Samstag, 16. April 2011

Hieb- und stichfest - Kapitel 8

"Du brauchst keine Waffe."

"Wie, ich brauche keine Waffe? Das musst ausgerechnet du mir sagen!"

Norbert Stieglitz war irritiert. Er saß in dem Büro seines ehemaligen Schulkameraden Frank Lippert, der inzwischen ein gutgehendes Personenschutzunternehmen führte, und seit seiner Jugend leidenschaftlicher Sammler von Schuss-, Hieb und Stichwaffen aller Art war. Stieglitz hatte ihn angerufen und um ein Gespräch gebeten. Gehofft hatte er, Frank werde ihm auf dem "kurzen Dienstweg" eine Waffe samt der notwendigen Papiere besorgen. Zur Not auch ohne Papiere. Und vielleicht noch einen Crashkurs im Pistolenschießen geben.

Stattdessen bemühte sich genau dieser Frank Lippert nun, ihm klar zu machen, er benötige keine Waffe.

"Zieh eine Waffe nur, wenn du auch bereit bist, zu schießen. Und schieß nur, wenn du auch bereit bist, zu töten. Du willst aber gar nicht töten. Du brauchst also auch keine Waffe."


"Nach der Logik bräuchtest du auch keine..." wollte Stieglitz entgegnen, brach den Satz aber ab, als er sah, wie Frank seinen Blick über die fünf Jagdtrophäen gleiten ließ, die die Wand an der fensterlosen Seite seines Büros schmückten.

"Pass auf", sagte Frank und bemühte sich sichtlich, Mitgefühl und Verständnis in seine Worte zu legen, "du willst dich schützen, und das ist legitim. Aber eine Waffe wird dir dabei nicht helfen. In dem Moment, in dem du eine Waffe ziehst, ist das die maximale Eskalation. Angenommen, ein Schläger will dich verprügeln, und du ziehst deine Waffe: In diesem Moment wird aus einer harmlosen Prügelei ein Kampf auf Leben und Tod. Und den könntest am Ende du verlieren."

"Niemand will mich verprügeln. Jemand will mich, vielleicht jedenfalls, umbringen!"

"Aha. Und deshalb willst du ihn zuerst umbringen."

"Wenn es sein muss, ja. Ich will mich wenigstens verteidigen können."

"Erste Frage: Wann will er dich umbringen?"

"Keine Ahnung, ich hoffe ja nicht, dass er das schon in seinen Kalender eingetragen hat."

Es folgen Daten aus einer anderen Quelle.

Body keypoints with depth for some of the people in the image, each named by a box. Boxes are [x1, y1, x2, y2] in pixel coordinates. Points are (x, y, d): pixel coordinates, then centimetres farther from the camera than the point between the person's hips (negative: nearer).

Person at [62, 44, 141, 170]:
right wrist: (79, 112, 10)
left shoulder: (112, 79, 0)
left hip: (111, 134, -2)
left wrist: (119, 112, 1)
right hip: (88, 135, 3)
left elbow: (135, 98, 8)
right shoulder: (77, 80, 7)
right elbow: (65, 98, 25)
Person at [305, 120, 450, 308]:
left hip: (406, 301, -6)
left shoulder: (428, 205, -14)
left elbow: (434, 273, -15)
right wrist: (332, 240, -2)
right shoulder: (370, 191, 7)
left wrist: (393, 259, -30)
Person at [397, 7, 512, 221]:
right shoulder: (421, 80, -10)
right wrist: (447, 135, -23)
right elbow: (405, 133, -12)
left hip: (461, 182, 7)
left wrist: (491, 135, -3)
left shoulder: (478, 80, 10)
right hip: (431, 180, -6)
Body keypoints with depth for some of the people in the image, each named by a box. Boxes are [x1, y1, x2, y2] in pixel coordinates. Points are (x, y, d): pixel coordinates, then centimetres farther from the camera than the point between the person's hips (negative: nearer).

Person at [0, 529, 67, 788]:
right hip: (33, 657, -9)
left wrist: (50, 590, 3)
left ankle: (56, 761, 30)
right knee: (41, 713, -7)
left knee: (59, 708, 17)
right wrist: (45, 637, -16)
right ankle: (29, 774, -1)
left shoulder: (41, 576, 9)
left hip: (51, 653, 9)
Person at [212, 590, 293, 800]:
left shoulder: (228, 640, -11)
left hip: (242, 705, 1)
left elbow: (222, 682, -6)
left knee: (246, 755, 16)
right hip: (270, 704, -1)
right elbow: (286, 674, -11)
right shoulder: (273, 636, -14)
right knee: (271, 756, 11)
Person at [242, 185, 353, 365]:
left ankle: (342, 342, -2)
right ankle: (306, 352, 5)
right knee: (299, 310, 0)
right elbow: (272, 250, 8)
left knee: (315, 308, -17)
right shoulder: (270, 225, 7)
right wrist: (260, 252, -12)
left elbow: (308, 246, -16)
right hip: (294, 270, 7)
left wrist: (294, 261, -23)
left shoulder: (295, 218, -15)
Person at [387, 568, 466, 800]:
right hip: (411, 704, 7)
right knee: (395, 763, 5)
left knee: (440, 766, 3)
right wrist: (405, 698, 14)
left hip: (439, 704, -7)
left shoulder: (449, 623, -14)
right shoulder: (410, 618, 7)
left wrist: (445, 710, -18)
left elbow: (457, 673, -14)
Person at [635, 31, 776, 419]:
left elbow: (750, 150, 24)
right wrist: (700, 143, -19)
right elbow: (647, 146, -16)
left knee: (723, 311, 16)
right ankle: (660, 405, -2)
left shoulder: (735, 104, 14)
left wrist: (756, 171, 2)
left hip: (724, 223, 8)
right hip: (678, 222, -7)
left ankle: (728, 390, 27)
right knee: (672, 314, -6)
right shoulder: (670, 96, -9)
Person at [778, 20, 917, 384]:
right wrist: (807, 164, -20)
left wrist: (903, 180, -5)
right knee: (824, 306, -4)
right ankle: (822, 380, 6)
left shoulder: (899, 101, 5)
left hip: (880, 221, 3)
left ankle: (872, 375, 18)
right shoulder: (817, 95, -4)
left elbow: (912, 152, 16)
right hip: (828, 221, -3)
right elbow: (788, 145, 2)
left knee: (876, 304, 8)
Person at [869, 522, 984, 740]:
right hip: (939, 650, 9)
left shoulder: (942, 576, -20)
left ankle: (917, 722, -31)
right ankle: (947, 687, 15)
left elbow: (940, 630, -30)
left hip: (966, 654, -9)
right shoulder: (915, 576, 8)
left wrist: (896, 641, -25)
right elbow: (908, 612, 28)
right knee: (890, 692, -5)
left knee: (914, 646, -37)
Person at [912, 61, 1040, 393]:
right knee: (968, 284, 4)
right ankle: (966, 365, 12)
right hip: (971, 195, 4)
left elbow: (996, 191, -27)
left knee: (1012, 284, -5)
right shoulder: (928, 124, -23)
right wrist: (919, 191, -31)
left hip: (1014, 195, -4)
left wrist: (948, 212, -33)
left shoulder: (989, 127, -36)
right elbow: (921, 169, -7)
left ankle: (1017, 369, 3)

"Bei einem professionellen Killer müsstest du damit schon rechnen. Zweite Frage: Wo will er dich umbringen?"

"Mann, wie soll ich das denn wissen? Keine Ahnung, ich muss eben überall auf der Hut sein."

"Das ist doch schon mal eine gute Einsicht. Dritte Frage: Wie will er dich umbringen?"

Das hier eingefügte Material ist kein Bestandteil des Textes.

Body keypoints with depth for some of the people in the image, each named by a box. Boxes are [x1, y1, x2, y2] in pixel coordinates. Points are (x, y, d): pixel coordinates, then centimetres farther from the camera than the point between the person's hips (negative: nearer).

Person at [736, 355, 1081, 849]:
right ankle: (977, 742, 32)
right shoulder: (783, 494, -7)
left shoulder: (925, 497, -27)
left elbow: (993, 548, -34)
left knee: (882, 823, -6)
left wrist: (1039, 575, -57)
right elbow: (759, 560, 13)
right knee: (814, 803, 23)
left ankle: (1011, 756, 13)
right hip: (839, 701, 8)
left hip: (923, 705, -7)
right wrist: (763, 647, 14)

"Hör zu, er hat allem Anschein nach schon einige Male getötet, und jedes Mal anders."

"Siehst du, du brauchst keine Waffe. Wenn er die Bremsleitungen deines Autos durchschneidet, oder deine Wohnung anzündet, oder deinen Kaffee vergiftet, was nutzt dir da eine Waffe? Mit einer Waffe kannst du mit viel Glück einen direkten, frontalen Angriff abwehren, aber mehr auch nicht. Eine Waffe würde dir wahrscheinlich mehr schaden als nutzen."

Stieglitz musste ihm widerwillig recht geben. Doch eine Beruhigung waren ihm die Worte seines alten Schulkameraden nicht. Der Gedanke, jemand könne es auf sein Leben abgesehen haben, überforderte ihn. "Mann, verdammt, was soll ich denn machen? Pass auf, ich kann mir keinen dauerhaften Personenschutz leisten, aber könntest du mir die nächsten zwei Wochen einen von deinen Jungs an die Seite stellen?"

"Dann erwischt er dich in der dritten Woche. Wir machen das anders. Komm mit!" Mit einem Ruck stand Lippert auf und ging zur Bürotür.

"Wohin?"

"Du bekommst jetzt einen Crashkurs. In 'Überleben'."